I''m having something of a binge on the works of John Dickson Carr at present, and my Forgotten Book for today is his fifth novel, Poison in Jest. Here he moved away from the French setting of his early books to the US, although the prologue and epilogue are set in Vienna. Henri Bencolin, Carr's first super sleuth, is mentioned in passing, but does not appear in person; Jeff Marle, however, continues in his role as narrator.
The Great Detective here is Patrick Rossiter, an Englishman who sees himself as something of an exorcist, and who was perhaps a prototype of Dr Gideon Fell. However, he arrives in the story at a relatively late stage, after an intriguing set-up. Some very strange things are happening in the household of Judge Quayle, up in the mountains of western Pennsylvania. A disembodied hand from a statue keeps making an appearance (although it has to be said that this element of the story is not developed quite as one would expect).

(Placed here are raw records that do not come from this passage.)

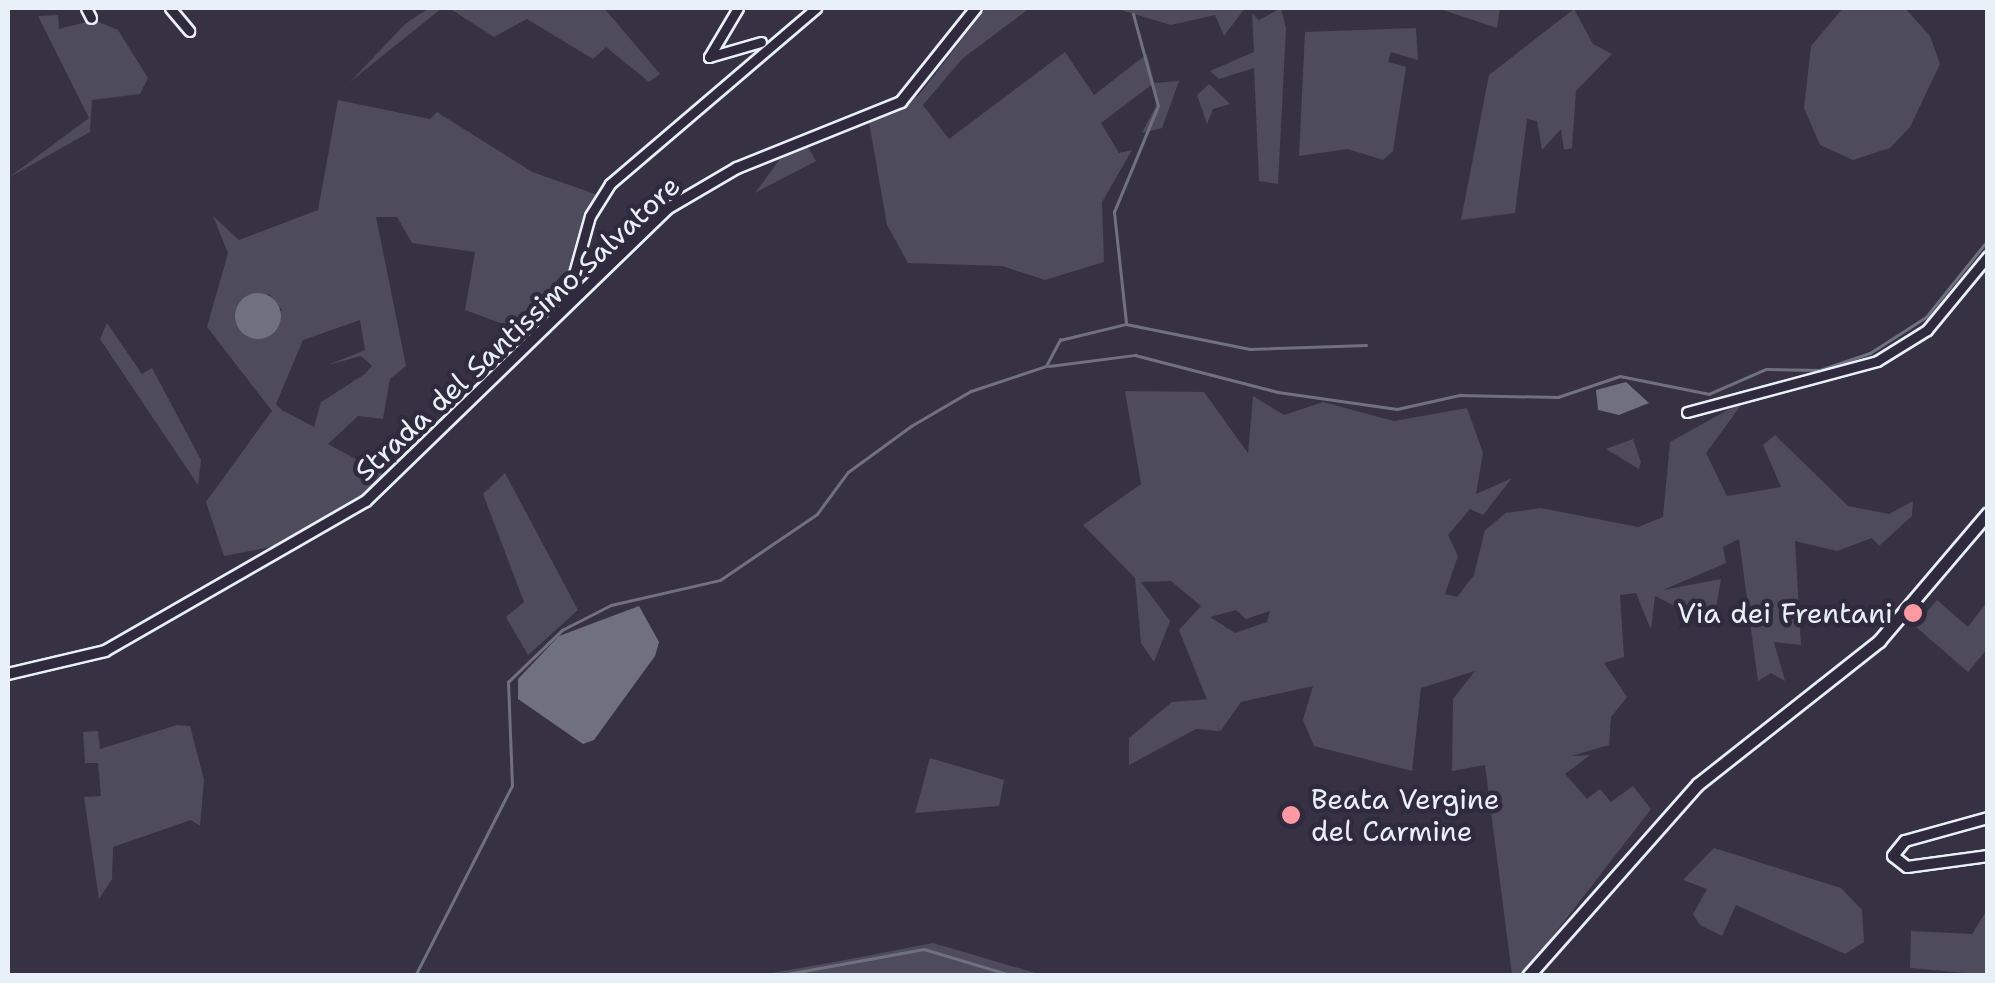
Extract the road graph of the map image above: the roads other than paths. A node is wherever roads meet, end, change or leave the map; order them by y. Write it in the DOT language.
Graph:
graph roads {
  1 [pos="170,8"];
  2 [pos="738,8"];
  3 [pos="816,8"];
  4 [pos="976,8"];
  5 [pos="189,31"];
  6 [pos="768,40"];
  7 [pos="1988,256"];
  8 [pos="584,257"];
  9 [pos="600,277"];
  10 [pos="562,313"];
  11 [pos="1687,412"];
  12 [pos="1988,513"];
  13 [pos="8,674"];
  14 [pos="1988,818"];
  15 [pos="1988,856"];
  16 [pos="1528,976"];
  1 -- 5 [label="street"];
  2 -- 6 [label="street"];
  3 -- 6 [label="street"];
  4 -- 9 [label="street, Strada del Santissimo Salvatore"];
  6 -- 8 [label="street"];
  7 -- 11 [label="street"];
  8 -- 9 [label="street"];
  8 -- 10 [label="street"];
  9 -- 10 [label="street, Strada del Santissimo Salvatore"];
  10 -- 13 [label="street, Strada del Santissimo Salvatore"];
  12 -- 16 [label="main road"];
  14 -- 15 [label="street"];
}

After the apparent failure of an attempted poisoning, murder is committed. The atmosphere of the decaying mansion and the tensions between members of the dysfunctional family who live in it are wonderfully conveyed. Carr's ability to conjure up macabre settings was one of his great strengths, and the powerfully Gothic quality of this novel is in my opinion its outstanding feature.
The mystery is competently handled, with a pleasing "least likely person" culprit, but is not quite gripping enough for me to rank this as one of Carr's best books. Indeed, according to Doug Greene's biography, the author soon became rather dismissive of it. Yet while I don't think it is the best introduction to Carr's work for the uninitiated, it's still a lively read. As others have said, even a novel that is second-rate Carr is likely to be superior to the best work of many other writers of traditional mysteries.